Self-funded employer health plans bear direct legal responsibility for MHPAEA compliance. The report makes this explicit: the plan sponsor, not the TPA or network vendor, owns the comparative analysis obligation. Benefits directors at mid-to-large employers (particularly those with behavioral health carve-outs or restrictive prior authorization protocols for mental health and substance use disorder services) face the most immediate exposure. The three most frequently cited violations involved prior authorization requirements, network admission standards, and out-of-network reimbursement methodologies for MH/SUD services.

The Reserve Mechanism

The reserving consequence runs through the expected claim ratio and case reserve adequacy. Plans that historically applied more restrictive NQTLs to behavioral health (tighter prior authorization, narrower networks, shorter authorization windows) effectively suppressed MH/SUD utilization. Once those NQTLs are brought into parity with medical and surgical benefits, a step-change increase in behavioral health claims frequency follows.

For benefits directors using a Bornhuetter-Ferguson or expected-claims approach to forecast aggregate plan costs, the expected claim ratio for behavioral health should be recalibrated upward. The prior years’ paid claims data understates the true run-rate because access was artificially constrained. This is not a development pattern change (claims will not necessarily take longer to settle), but rather a frequency shift: more members accessing care, more claims entering the system, and higher aggregate utilization.

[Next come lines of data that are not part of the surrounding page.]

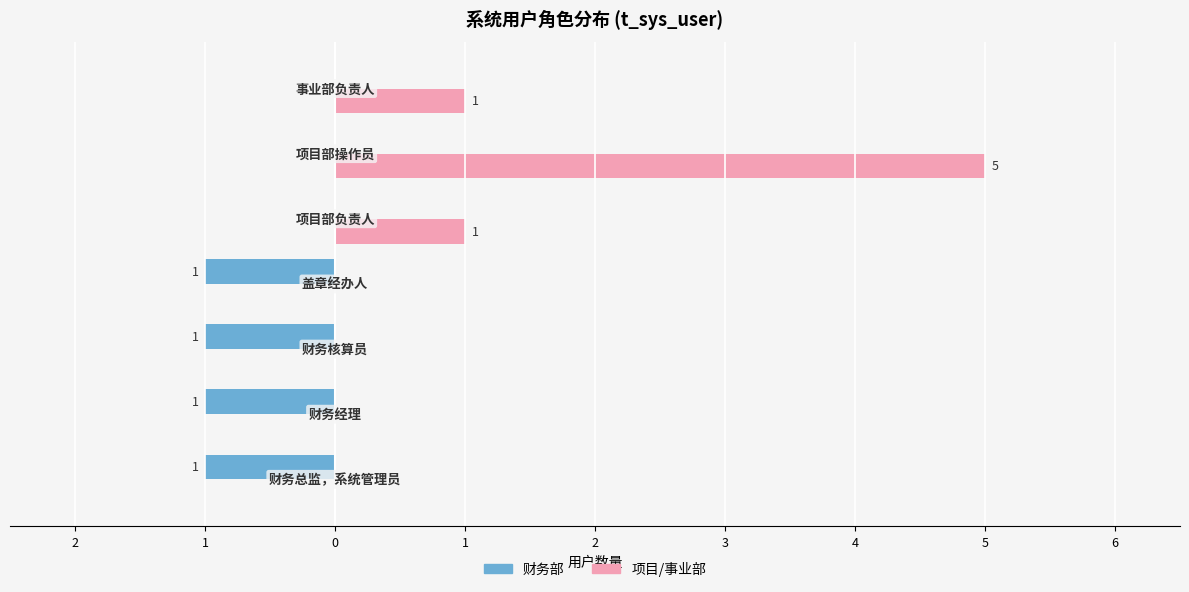

What are all the series names shown in the legend?

财务部, 项目/事业部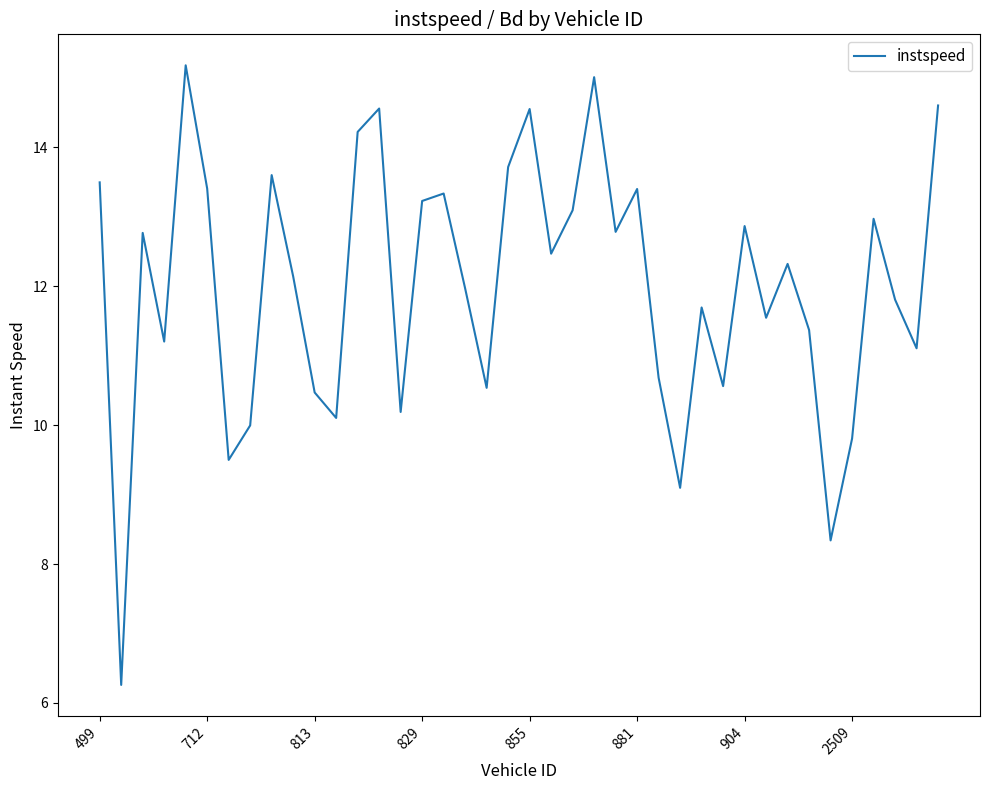

What is the maximum value shown in the chart?

15.2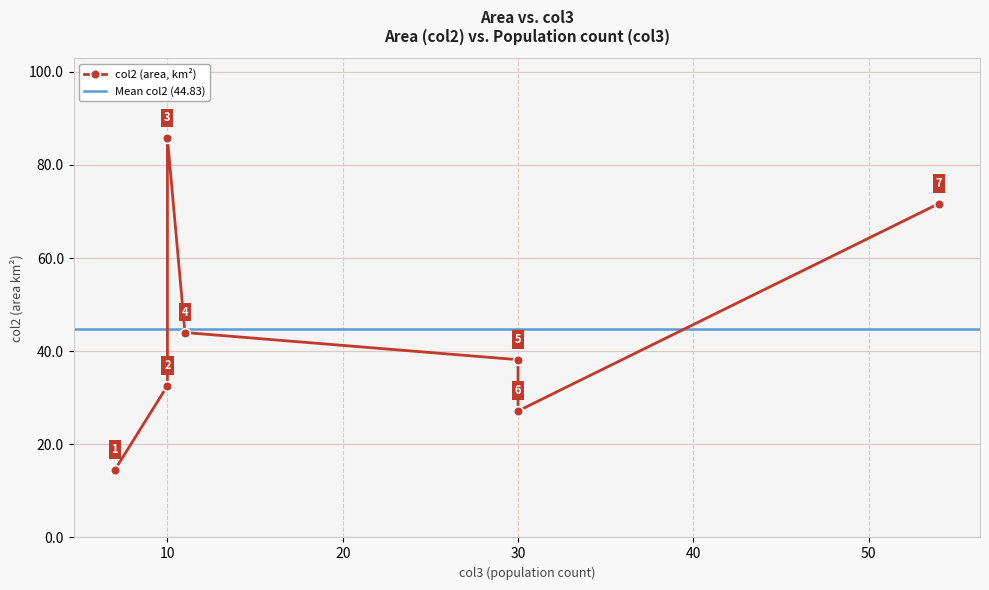

What is the difference between the values at Beernem and Bassenge?

33.5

The second-order effect hits stop-loss adequacy. If the aggregate claims forecast increases by 5 to 15 percent on behavioral health spend (a plausible range depending on how restrictive prior NQTLs were), that increase may push total plan costs closer to or through the aggregate corridor. Plans with specific stop-loss attachment points set based on historical claim distributions may also find their attachments too low to absorb the new frequency layer.

What to Ask Your Actuary

  • If we bring our MH/SUD prior authorization and network access requirements into full parity with medical/surgical benefits, what is the estimated utilization increase and its impact on our aggregate claims forecast for the current plan year?
  • Should we adjust our specific stop-loss attachment point or add a behavioral health loading factor to absorb the expected frequency step-change from NQTL compliance?
  • Are our historical paid claims triangles for behavioral health services still credible as a development base, or do we need to apply a prospective frequency adjustment to the expected claim ratio?

What to Watch Next

The enforcement signal to monitor is whether DOL initiates civil monetary penalties against self-funded plans that missed the January 1, 2026 deadline for the meaningful benefits standard. The fourth report documents compliance letters and determinations, but no penalties. The first actual fine under the new rules would confirm that enforcement has moved beyond advisory mode. A pending legal challenge to portions of the MHPAEA final rules could also narrow or delay enforcement scope, so watch the docket alongside the agency calendar.